Digital neural networking to clinical artificial general intelligence
The age-old debate in healthcare IT around whether hospitals should pursue a best of breed approach to digital or a monolithic EPR strategy is now moving on to something very different.
EPRs are just the first steps required. Models like HIMSS EMRAM – used to monitor electronic medical record adoption worldwide – may need to evolve to encapsulate the adoption of more modern technologies and the creation of digital neural networks or central intelligence hubs within hospitals.
These hubs need to be able to embrace data from everywhere. Whether that’s a traditional record system or directly from a device.
AI algorithms are being developed that can detect if a patient has asthma or COPD directly from the audio of their breathing patterns. Sleep apnoea can be detected from smartphones rather than bringing patients in for nightly study.
There is potential to capture data through sensors, audio, imaging, all being brought into a central intelligence hub that has the in-built rules to speed up pathways. This could be life changing for patients if we can diagnose their cancer and have them on an MDT list in a matter of hours or days, rather than the weeks or months it can take today.

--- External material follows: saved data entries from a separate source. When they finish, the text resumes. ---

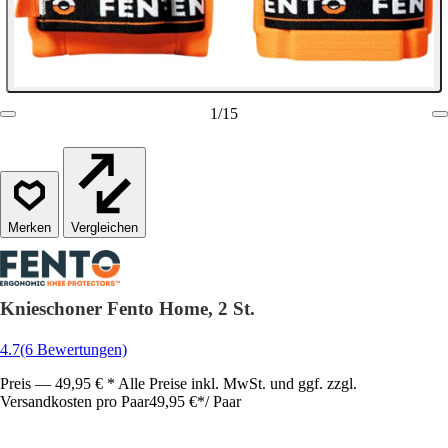
1
/
15
Vergleichen
Knieschoner Fento Home, 2 St.
4.7
(6 Bewertungen)
Preis — 49,95 € * Alle Preise inkl. MwSt. und ggf. zzgl.
Versandkosten pro Paar
49,95 €
*
/
Paar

This also requires a rethink of current approaches to AI, beyond the very narrow and specific purposes that algorithms have in healthcare today.
Joining up and connecting different AI algorithms through intelligence hubs could pave the way for the creation of clinical artificial general intelligence, potentially leading to a situation where AI can look for as many things as the clinician when they are exposed to patient data and images.
Doing all of this requires a co-ordinated joined up but agile approach. A single monolithic approach will take years, or even decades – and our clinicians and patients need change much quicker than that. Working with innovative partners that are pushing boundaries, we hope to be the first to do things that will deliver for our users’ needs and be replicable for others across health and care.